▶ **Your instructions**
Please put the lines of the records into a numbered list, starting with the line that contains "common name: Ornate tree lizard" and going on through the line that contains "genus: Ulochaetes". Leave out any blank lines.

Dataset items:

* begin *

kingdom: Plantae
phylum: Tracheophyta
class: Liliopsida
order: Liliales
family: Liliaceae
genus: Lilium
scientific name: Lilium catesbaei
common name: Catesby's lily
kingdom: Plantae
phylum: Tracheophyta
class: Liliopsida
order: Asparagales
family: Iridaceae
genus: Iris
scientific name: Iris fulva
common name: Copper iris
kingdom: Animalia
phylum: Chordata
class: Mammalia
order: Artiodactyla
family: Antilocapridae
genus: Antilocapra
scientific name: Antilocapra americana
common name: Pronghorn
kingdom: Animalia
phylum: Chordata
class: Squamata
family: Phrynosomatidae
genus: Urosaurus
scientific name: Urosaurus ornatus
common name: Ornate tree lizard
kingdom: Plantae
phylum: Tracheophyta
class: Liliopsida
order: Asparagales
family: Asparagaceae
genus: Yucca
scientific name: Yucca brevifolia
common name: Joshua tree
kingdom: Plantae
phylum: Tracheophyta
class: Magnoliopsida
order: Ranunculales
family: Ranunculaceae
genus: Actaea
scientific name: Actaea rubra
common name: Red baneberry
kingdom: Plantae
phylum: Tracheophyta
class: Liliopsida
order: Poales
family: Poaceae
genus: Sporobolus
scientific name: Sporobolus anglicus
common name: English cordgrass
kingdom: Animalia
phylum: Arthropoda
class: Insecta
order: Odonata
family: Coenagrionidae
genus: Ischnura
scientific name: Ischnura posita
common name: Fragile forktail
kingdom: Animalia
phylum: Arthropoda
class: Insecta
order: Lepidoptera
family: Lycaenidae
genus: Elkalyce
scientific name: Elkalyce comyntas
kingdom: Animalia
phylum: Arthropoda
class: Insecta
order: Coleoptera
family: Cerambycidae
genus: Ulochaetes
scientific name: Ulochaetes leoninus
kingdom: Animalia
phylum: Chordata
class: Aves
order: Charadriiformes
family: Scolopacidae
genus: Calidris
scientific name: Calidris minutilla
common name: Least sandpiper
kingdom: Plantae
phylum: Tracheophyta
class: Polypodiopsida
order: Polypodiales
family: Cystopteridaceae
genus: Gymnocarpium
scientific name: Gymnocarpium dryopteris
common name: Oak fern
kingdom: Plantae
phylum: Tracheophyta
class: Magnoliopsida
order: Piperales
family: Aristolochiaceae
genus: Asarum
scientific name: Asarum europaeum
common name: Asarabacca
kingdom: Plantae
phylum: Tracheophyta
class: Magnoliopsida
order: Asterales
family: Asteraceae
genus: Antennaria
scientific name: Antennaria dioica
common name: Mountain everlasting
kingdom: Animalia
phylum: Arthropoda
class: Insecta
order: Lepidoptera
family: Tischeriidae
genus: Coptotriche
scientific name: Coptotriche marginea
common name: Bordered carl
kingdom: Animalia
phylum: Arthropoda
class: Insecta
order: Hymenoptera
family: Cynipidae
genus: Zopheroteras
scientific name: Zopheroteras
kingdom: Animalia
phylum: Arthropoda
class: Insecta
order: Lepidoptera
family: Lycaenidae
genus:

* end *

▶ **Result of this task**
1. common name: Ornate tree lizard
2. kingdom: Plantae
3. phylum: Tracheophyta
4. class: Liliopsida
5. order: Asparagales
6. family: Asparagaceae
7. genus: Yucca
8. scientific name: Yucca brevifolia
9. common name: Joshua tree
10. kingdom: Plantae
11. phylum: Tracheophyta
12. class: Magnoliopsida
13. order: Ranunculales
14. family: Ranunculaceae
15. genus: Actaea
16. scientific name: Actaea rubra
17. common name: Red baneberry
18. kingdom: Plantae
19. phylum: Tracheophyta
20. class: Liliopsida
21. order: Poales
22. family: Poaceae
23. genus: Sporobolus
24. scientific name: Sporobolus anglicus
25. common name: English cordgrass
26. kingdom: Animalia
27. phylum: Arthropoda
28. class: Insecta
29. order: Odonata
30. family: Coenagrionidae
31. genus: Ischnura
32. scientific name: Ischnura posita
33. common name: Fragile forktail
34. kingdom: Animalia
35. phylum: Arthropoda
36. class: Insecta
37. order: Lepidoptera
38. family: Lycaenidae
39. genus: Elkalyce
40. scientific name: Elkalyce comyntas
41. kingdom: Animalia
42. phylum: Arthropoda
43. class: Insecta
44. order: Coleoptera
45. family: Cerambycidae
46. genus: Ulochaetes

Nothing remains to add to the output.